竜族に生贄として捧げられたはずが、何故か花嫁として溺愛されています!?  ――――青き竜は、不遇な令嬢をひたすら甘やかしたい
 シェイラは家族のぬくもりを求めていると彼は言ったけれど、こんな気持ちは両親にもマリエルにも抱いたことない。イーヴには自分だけを見ていて欲しかったのだと、シェイラはようやく気づいた。こんなにも醜い独占欲が自分の中にあったことを初めて知る。

 イーヴは、あの優しい瞳でソフィのことも見つめたのだろうか。シェイラだけに許されると思っていたあの大きな手で、ソフィの頭も撫でたのだろうか。

 二人の間には何もなかったとルベリアは言ったけれど、本当のことは分からない。たとえ表面上は何もなかったとしても、イーヴの心は違ったのだ。
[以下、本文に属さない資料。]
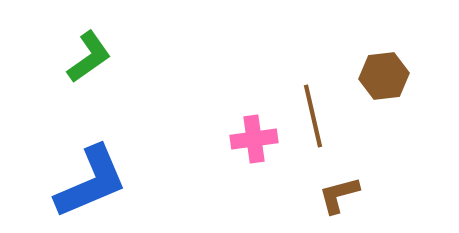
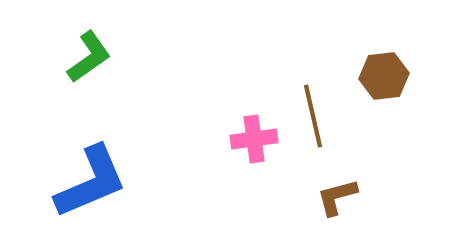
brown L-shape: moved 2 px left, 2 px down
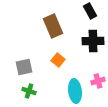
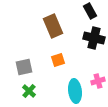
black cross: moved 1 px right, 3 px up; rotated 15 degrees clockwise
orange square: rotated 32 degrees clockwise
green cross: rotated 24 degrees clockwise
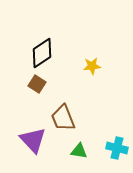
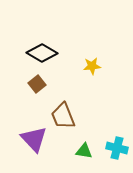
black diamond: rotated 64 degrees clockwise
brown square: rotated 18 degrees clockwise
brown trapezoid: moved 2 px up
purple triangle: moved 1 px right, 1 px up
green triangle: moved 5 px right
 何度となく迫っても、イーヴは決してシェイラに応えてくれなかった。当然だ、彼の心の中にはソフィがいたのだから。

 シェイラは、強く唇を噛んでシーツを握りしめた。そうしていないと、泣き声が漏れてしまう。

 嗚咽に身体を震わせながら、シェイラは声を殺して泣き続けた。